Available data

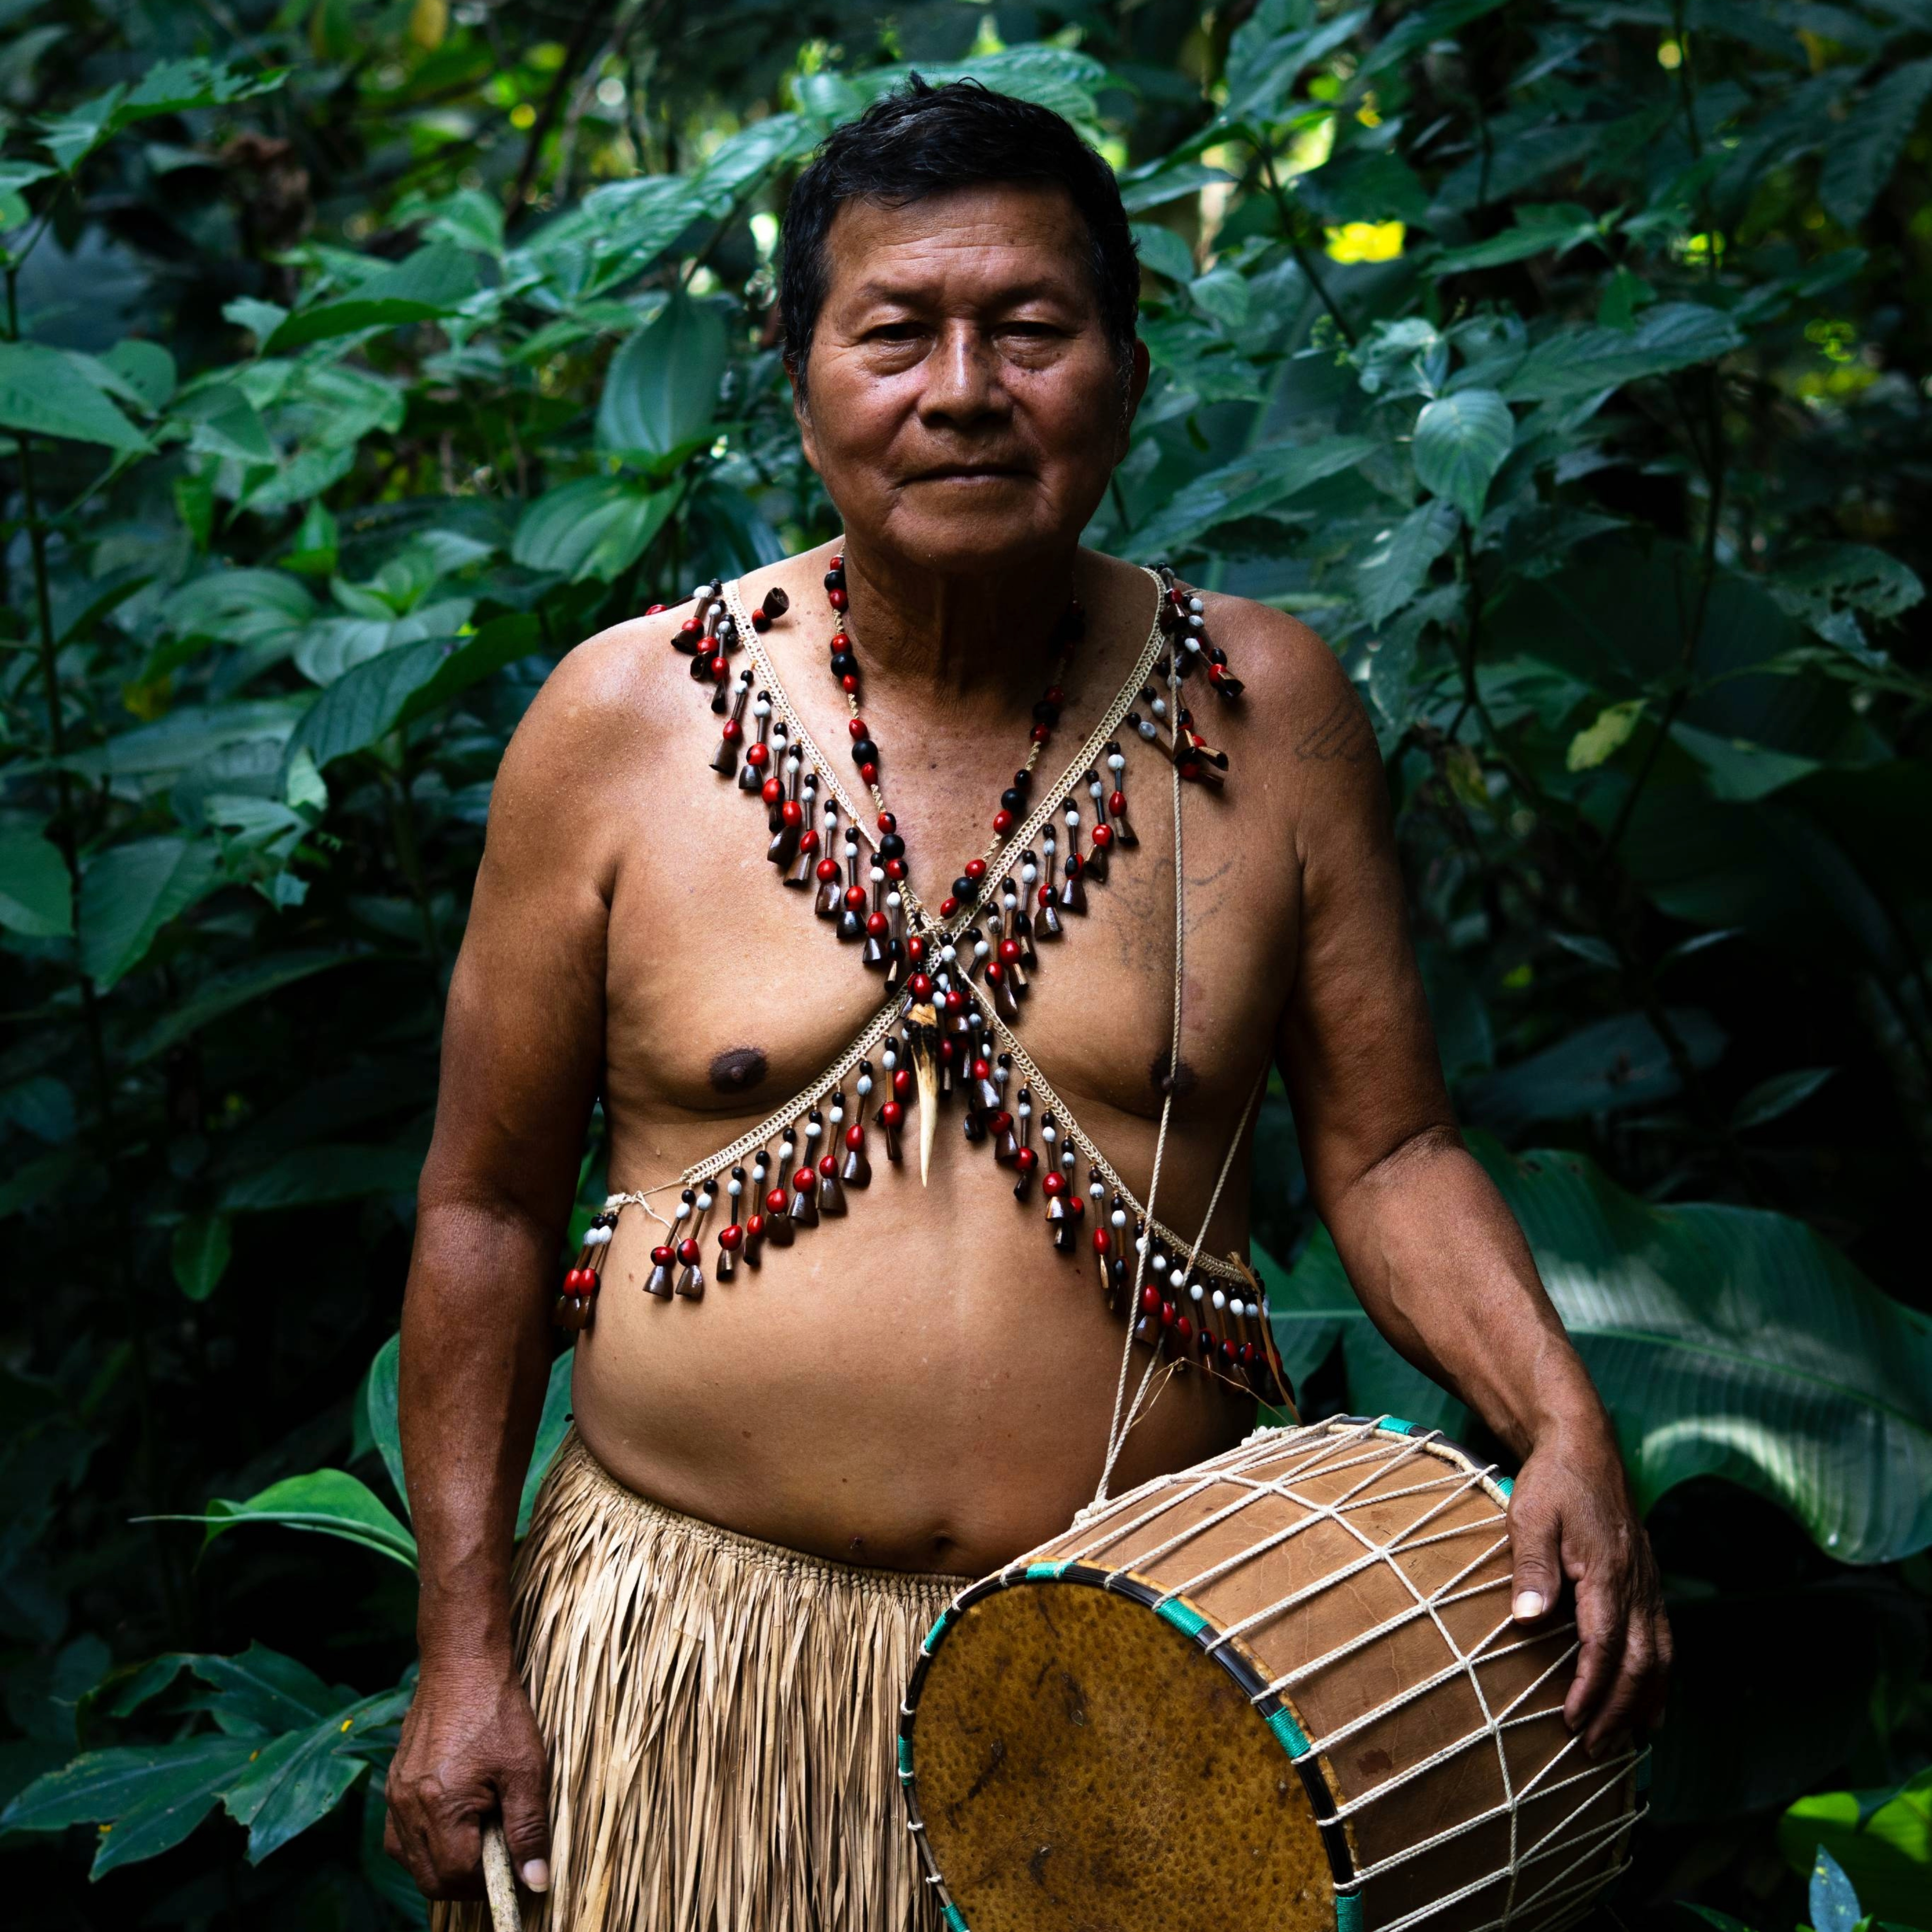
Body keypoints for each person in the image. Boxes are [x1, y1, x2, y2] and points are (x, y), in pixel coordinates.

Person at [383, 76, 1670, 1932]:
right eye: (896, 332)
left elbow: (1390, 1151)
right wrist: (465, 1648)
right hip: (691, 1669)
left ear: (1127, 375)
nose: (965, 389)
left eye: (1032, 330)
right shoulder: (622, 724)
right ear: (804, 376)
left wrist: (1561, 1418)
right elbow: (485, 1211)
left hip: (1148, 1681)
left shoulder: (1269, 709)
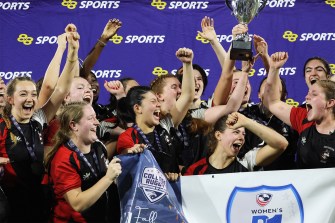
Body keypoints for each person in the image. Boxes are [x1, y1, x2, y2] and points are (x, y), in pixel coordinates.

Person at [0, 25, 79, 222]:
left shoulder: (38, 119)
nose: (30, 98)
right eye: (23, 94)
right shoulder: (1, 125)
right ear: (10, 99)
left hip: (40, 202)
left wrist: (72, 52)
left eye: (33, 94)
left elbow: (60, 89)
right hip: (9, 206)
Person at [117, 47, 195, 181]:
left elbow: (187, 96)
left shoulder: (165, 125)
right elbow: (127, 166)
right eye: (153, 101)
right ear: (138, 108)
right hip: (146, 198)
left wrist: (187, 64)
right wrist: (131, 152)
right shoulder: (128, 137)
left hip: (173, 194)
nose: (159, 104)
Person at [45, 102, 122, 223]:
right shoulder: (63, 159)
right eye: (90, 118)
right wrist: (108, 178)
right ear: (74, 125)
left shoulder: (98, 146)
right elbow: (77, 204)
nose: (97, 122)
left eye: (96, 117)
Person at [264, 51, 335, 168]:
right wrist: (273, 69)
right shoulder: (302, 117)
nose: (307, 97)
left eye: (314, 94)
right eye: (308, 70)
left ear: (330, 102)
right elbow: (272, 102)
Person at [184, 112, 288, 175]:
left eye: (244, 134)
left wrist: (246, 122)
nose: (241, 138)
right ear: (218, 135)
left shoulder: (246, 162)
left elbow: (281, 144)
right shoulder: (196, 170)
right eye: (236, 132)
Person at [80, 18, 122, 122]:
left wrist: (120, 95)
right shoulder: (70, 112)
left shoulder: (105, 112)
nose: (91, 85)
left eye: (94, 80)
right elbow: (84, 70)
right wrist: (103, 39)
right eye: (84, 82)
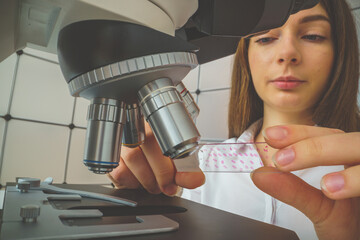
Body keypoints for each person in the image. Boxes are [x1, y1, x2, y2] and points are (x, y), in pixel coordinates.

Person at [108, 0, 360, 239]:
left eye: (312, 35)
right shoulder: (198, 169)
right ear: (246, 56)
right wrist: (139, 200)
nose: (287, 53)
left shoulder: (353, 175)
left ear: (340, 51)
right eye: (265, 37)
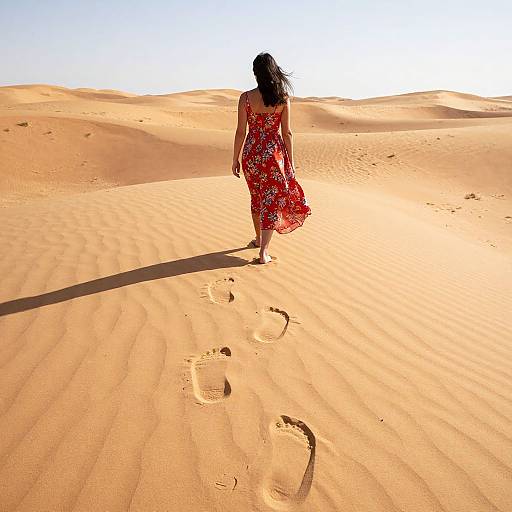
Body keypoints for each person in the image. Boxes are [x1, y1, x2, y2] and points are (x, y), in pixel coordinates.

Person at [232, 52, 311, 264]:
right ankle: (263, 251)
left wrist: (235, 158)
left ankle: (258, 239)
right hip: (273, 155)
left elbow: (241, 131)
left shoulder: (245, 98)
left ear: (255, 73)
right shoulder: (282, 98)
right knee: (270, 201)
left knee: (256, 197)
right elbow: (287, 133)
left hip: (251, 154)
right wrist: (291, 162)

Task goal
Wherever an image appears in the data, omit it and repeat everything else exactly.

Solution for this problem
Body keypoints for each person in the image. Boxes are [x1, y1, x2, y2] and points are (x, y), in pixel coordinates.

Person at [383, 76, 1670, 1932]:
right eye: (896, 332)
left elbow: (1390, 1151)
right wrist: (465, 1648)
right hip: (691, 1669)
left ear: (1127, 375)
nose: (965, 389)
left eye: (1032, 330)
right shoulder: (622, 724)
right ear: (804, 376)
left wrist: (1561, 1418)
right elbow: (485, 1211)
left hip: (1148, 1681)
left shoulder: (1269, 709)
Body keypoints for each person in the image. Boxes are [x1, y1, x2, y2] and points are (x, y), in pixel coordinates.

Person at [0, 25, 79, 222]:
left shoulder: (38, 119)
nose: (30, 98)
right eye: (23, 94)
right shoulder: (1, 125)
right ear: (10, 99)
left hip: (40, 202)
left wrist: (72, 52)
left eye: (33, 94)
left elbow: (60, 89)
right hip: (9, 206)
Person at [117, 47, 195, 181]:
left elbow: (187, 96)
left shoulder: (165, 125)
right elbow: (127, 166)
right eye: (153, 101)
right ear: (138, 108)
right hip: (146, 198)
left wrist: (187, 64)
right wrist: (131, 152)
right shoulder: (128, 137)
left hip: (173, 194)
nose: (159, 104)
Person at [45, 102, 122, 223]:
right shoulder: (63, 159)
right eye: (90, 118)
right wrist: (108, 178)
right ear: (74, 125)
left shoulder: (98, 146)
right elbow: (77, 204)
nose: (97, 122)
left eye: (96, 117)
Person at [264, 51, 335, 168]:
right wrist: (273, 69)
right shoulder: (302, 117)
nose: (307, 97)
left eye: (314, 94)
right eye: (308, 70)
left ear: (330, 102)
right elbow: (272, 102)
Person at [184, 112, 288, 175]:
left eye: (244, 134)
left wrist: (246, 122)
nose: (241, 138)
right ear: (218, 135)
left shoulder: (246, 162)
left elbow: (281, 144)
right shoulder: (196, 170)
right eye: (236, 132)
Person at [80, 18, 122, 122]:
left wrist: (120, 95)
right shoulder: (70, 112)
left shoulder: (105, 112)
nose: (91, 85)
left eye: (94, 80)
right elbow: (84, 70)
right wrist: (103, 39)
right eye: (84, 82)
Body keypoints for each person in the image. Boxes are [x1, y1, x2, y2] and points are (x, y), in pixel coordinates.

Person at [108, 0, 360, 239]:
left eye: (312, 35)
right shoulder: (198, 169)
right ear: (246, 56)
right wrist: (139, 200)
nose: (287, 53)
left shoulder: (353, 175)
left ear: (340, 51)
right eye: (265, 37)
Body keypoints for each person in the image. Boxes are [x1, y1, x2, y2] and points are (x, y), in pixel coordinates.

Person at [232, 52, 311, 264]:
right ankle: (263, 251)
left wrist: (235, 158)
left ankle: (258, 239)
right hip: (273, 155)
left elbow: (241, 131)
left shoulder: (245, 98)
left ear: (255, 73)
right shoulder: (282, 98)
right knee: (270, 201)
left knee: (256, 197)
right elbow: (287, 133)
left hip: (251, 154)
right wrist: (291, 162)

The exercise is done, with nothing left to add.